"I am writing the book of the century."
Translation:Jag skriver århundradets bok.
I don't think your examples in English encompass my original question well.
For example: 1)I am writing the book --> 1a)Jag skriver boken (easy)
2)I'm writing THE book of THE century
Is equivalent to
3)I'm writing THE century's book So we could have in Swedish:
2a)Jag skriver boken av århundradet ( if I was translating the first example literally)
3a)Jag skriver århundradets bok ( for the second example in English)
Now, is the translation 2a) valid and palatable in Swedish?
You're replying to a comment that is over four years old... :)
But as for 2a, no, that's not grammatical. Swedish doesn't have the "of" construction for possessives.

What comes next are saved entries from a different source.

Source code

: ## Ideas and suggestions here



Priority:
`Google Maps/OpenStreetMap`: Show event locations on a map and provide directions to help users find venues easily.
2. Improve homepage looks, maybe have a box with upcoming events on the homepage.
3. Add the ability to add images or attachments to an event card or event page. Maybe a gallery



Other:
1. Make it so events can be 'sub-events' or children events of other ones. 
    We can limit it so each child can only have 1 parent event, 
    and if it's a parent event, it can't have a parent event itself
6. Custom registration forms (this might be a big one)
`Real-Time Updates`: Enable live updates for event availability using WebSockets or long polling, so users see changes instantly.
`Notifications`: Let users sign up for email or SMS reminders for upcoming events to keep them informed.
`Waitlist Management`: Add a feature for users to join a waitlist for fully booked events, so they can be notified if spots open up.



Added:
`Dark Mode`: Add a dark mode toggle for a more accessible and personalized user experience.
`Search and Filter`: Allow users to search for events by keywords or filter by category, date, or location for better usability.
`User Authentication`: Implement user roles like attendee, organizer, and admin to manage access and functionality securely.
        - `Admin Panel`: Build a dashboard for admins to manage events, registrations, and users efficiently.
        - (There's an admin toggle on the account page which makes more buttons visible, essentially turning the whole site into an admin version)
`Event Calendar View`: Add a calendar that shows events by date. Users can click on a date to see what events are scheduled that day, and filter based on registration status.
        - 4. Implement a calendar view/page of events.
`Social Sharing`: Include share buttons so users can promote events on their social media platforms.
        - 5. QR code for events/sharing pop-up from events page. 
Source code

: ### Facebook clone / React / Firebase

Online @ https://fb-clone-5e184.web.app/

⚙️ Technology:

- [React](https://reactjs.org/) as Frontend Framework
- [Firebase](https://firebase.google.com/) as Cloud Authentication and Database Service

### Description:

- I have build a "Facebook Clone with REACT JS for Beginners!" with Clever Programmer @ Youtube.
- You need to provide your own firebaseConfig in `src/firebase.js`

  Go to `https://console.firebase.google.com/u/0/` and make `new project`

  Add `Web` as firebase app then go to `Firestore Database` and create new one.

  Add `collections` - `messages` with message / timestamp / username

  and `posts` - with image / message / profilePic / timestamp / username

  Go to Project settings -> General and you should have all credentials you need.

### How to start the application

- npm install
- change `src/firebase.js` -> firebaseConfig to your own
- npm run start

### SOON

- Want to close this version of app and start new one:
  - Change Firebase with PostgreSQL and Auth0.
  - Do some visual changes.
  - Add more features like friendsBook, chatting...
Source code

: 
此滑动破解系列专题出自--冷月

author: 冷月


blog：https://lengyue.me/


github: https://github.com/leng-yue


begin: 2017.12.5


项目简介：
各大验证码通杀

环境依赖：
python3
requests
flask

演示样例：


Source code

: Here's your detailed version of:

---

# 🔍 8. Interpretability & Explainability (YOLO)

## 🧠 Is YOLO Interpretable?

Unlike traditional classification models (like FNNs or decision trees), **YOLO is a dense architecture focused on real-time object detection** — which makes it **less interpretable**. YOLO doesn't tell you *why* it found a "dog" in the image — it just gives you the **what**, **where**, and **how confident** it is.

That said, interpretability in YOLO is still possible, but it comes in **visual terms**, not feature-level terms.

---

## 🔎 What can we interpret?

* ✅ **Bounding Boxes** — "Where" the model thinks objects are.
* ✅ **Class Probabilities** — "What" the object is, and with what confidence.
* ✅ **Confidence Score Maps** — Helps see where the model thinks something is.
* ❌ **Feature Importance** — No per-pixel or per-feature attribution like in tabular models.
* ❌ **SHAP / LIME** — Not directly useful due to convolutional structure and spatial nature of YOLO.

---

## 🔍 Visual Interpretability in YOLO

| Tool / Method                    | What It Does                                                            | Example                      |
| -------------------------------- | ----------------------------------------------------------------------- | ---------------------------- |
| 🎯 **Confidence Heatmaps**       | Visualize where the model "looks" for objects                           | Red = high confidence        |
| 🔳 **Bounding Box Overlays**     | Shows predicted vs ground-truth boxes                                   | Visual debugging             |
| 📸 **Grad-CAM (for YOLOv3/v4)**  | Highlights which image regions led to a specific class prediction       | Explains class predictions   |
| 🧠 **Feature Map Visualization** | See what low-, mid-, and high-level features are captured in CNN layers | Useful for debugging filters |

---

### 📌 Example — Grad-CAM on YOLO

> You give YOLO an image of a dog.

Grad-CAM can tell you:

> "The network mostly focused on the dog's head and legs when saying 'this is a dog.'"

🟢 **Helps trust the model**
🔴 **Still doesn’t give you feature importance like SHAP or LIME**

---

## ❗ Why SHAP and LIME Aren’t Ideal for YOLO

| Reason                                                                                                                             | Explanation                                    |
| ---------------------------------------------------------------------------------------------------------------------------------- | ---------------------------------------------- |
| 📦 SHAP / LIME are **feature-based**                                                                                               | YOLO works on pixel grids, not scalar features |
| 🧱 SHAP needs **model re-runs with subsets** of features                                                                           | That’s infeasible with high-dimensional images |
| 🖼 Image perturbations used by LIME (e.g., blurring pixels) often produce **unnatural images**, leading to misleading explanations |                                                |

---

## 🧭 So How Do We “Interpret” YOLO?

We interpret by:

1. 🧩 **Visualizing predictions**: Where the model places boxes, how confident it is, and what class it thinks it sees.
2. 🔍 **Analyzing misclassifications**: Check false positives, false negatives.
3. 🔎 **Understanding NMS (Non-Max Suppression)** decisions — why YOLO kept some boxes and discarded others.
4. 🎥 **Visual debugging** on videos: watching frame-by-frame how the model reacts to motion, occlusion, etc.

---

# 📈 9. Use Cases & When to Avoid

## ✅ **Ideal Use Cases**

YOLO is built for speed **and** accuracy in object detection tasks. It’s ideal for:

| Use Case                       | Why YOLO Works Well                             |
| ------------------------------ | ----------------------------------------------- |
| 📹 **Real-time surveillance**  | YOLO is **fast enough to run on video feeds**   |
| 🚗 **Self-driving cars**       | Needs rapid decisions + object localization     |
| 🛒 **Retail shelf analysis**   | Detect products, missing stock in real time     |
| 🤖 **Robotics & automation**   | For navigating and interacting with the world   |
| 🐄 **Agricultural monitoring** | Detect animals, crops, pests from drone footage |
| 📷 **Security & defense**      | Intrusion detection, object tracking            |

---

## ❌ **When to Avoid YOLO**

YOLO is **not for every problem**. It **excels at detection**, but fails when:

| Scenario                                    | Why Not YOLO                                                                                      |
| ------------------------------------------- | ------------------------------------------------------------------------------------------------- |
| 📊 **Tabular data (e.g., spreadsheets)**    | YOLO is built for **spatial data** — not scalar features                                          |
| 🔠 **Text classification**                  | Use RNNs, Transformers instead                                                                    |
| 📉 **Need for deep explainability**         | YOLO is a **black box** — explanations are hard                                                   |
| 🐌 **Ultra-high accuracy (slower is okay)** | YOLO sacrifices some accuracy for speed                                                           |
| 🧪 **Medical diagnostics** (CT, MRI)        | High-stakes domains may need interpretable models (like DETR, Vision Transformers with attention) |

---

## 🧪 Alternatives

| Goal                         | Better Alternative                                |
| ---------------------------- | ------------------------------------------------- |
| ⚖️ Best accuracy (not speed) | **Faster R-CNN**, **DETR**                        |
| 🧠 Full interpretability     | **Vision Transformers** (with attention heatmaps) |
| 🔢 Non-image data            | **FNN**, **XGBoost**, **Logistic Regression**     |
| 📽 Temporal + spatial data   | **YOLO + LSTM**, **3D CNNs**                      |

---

Hence, århundradets bok corresponds equally well to "the century's book" and "the book of the century", and idiomatics will dictate which one is the better translation into English.
So in this sentence "the book" is clearly definite, the only reason why we don't translate as "boken" is because its after a possessor.

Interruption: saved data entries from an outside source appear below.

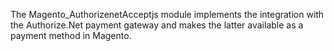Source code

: The Magento_AuthorizenetAcceptjs module implements the integration with the Authorize.Net payment gateway and makes the latter available as a payment method in Magento.
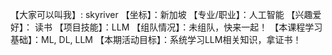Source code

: 【大家可以叫我】: skyriver
【坐标】：新加坡
【专业/职业】：人工智能
【兴趣爱好】： 读书
【项目技能】：LLM
【组队情况】：未组队，快来一起！
【本课程学习基础】：ML, DL, LLM
【本期活动目标】：系统学习LLM相关知识，拿证书！
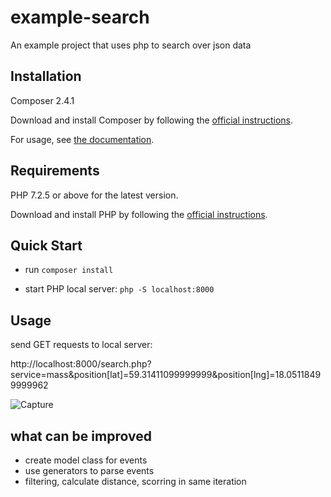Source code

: # example-search
An example project that uses php to search over json data

Installation
------------
Composer 2.4.1

Download and install Composer by following the [official instructions](https://getcomposer.org/download/).

For usage, see [the documentation](https://getcomposer.org/doc/).

Requirements
------------

PHP 7.2.5 or above for the latest version.

Download and install PHP by following the [official instructions](https://www.php.net/downloads/).

Quick Start
-----------

* run `composer install`

* start PHP local server: `php -S localhost:8000`

Usage
-----
send GET requests to local server:

http://localhost:8000/search.php?service=mass&position[lat]=59.31411099999999&position[lng]=18.05118499999962

![Capture](https://user-images.githubusercontent.com/17765841/186732203-a1ee9823-bc75-4c86-9aa3-6de27909ea20.PNG)

what can be improved
--------------------
* create model class for events
* use generators to parse events
* filtering, calculate distance, scorring in same iteration
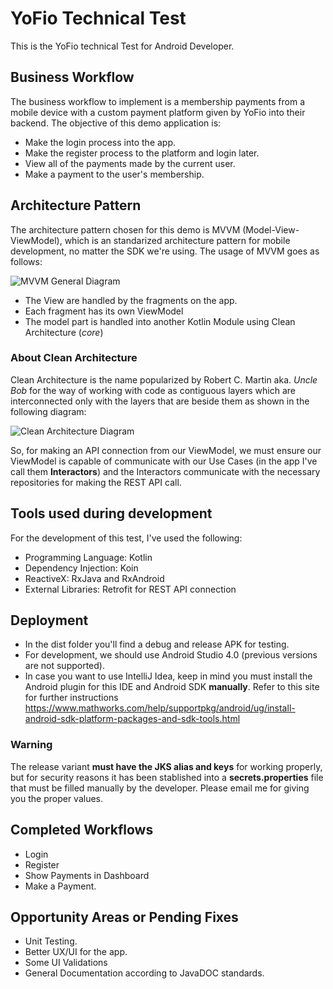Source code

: # YoFio Technical Test
This is the YoFio technical Test for Android Developer.

## Business Workflow

The business workflow to implement is a membership payments from a mobile device with a custom payment platform given by YoFio into their backend. The objective of this demo application is:

- Make the login process into the app.
- Make the register process to the platform and login later.
- View all of the payments made by the current user.
- Make a payment to the user's membership.

## Architecture Pattern

The architecture pattern chosen for this demo is MVVM (Model-View-ViewModel), which is an standarized architecture pattern for mobile development, no matter the SDK we're using. The usage of MVVM goes as follows:

![MVVM General Diagram](https://miro.medium.com/max/875/1*5kNXJ7aFSGJvuh4r4egpTg.png)

- The View are handled by the fragments on the app.
- Each fragment has its own ViewModel
- The model part is handled into another Kotlin Module using Clean Architecture (*core*)

### About Clean Architecture

Clean Architecture is the name popularized by Robert C. Martin aka. _Uncle Bob_ for the way of working with code as contiguous layers which are interconnected only with the layers that are beside them as shown in the following diagram:

![Clean Architecture Diagram](https://xurxodev.com/content/images/2016/07/CleanArchitecture-8b00a9d7e2543fa9ca76b81b05066629.jpg)

So, for making an API connection from our ViewModel, we must ensure our ViewModel is capable of communicate with our Use Cases (in the app I've call them **Interactors**) and the Interactors communicate with the necessary repositories for making the REST API call.

## Tools used during development

For the development of this test, I've used the following:

- Programming Language: Kotlin
- Dependency Injection: Koin
- ReactiveX: RxJava and RxAndroid
- External Libraries: Retrofit for REST API connection

## Deployment

- In the dist folder you'll find a debug and release APK for testing.
- For development, we should use Android Studio 4.0 (previous versions are not supported).
- In case you want to use IntelliJ Idea, keep in mind you must install the Android plugin for this IDE and Android SDK **manually**. Refer to this site for further instructions https://www.mathworks.com/help/supportpkg/android/ug/install-android-sdk-platform-packages-and-sdk-tools.html

### **Warning**
The release variant **must have the JKS alias and keys** for working properly, but for security reasons it has been stablished into a **secrets.properties** file that must be filled manually by the developer. Please email me for giving you the proper values.

## Completed Workflows

- Login
- Register
- Show Payments in Dashboard
- Make a Payment.

## Opportunity Areas or Pending Fixes

- Unit Testing.
- Better UX/UI for the app.
- Some UI Validations
- General Documentation according to JavaDOC standards.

The alternative "Jag skriver boken av århundradet" doesn't work because the preposition "av" should not be used in such a context (as explained by Arnauti a couple of comments below).
Could someone tell if i got this right?
If you mean årtiondets bok, that would be the book of the decade. I agree that would be enough of an achievement to be proud of :)
If you mean genitive + noun in the definitive form, we don't do that. When something is 'owned' by another noun in the genitive, it cannot be definite. It's the same in English really, you don't say the woman's the house or even my the house.
The common expression in English would be "the book of the century" but the equivalent in Swedish translates literally as: "THE century's book" so book (bok) does not take the definite article. It"s just like the words "Doras bok" - the word book would not take the definite article because that would read "Doras the book". Hope you get what I mean.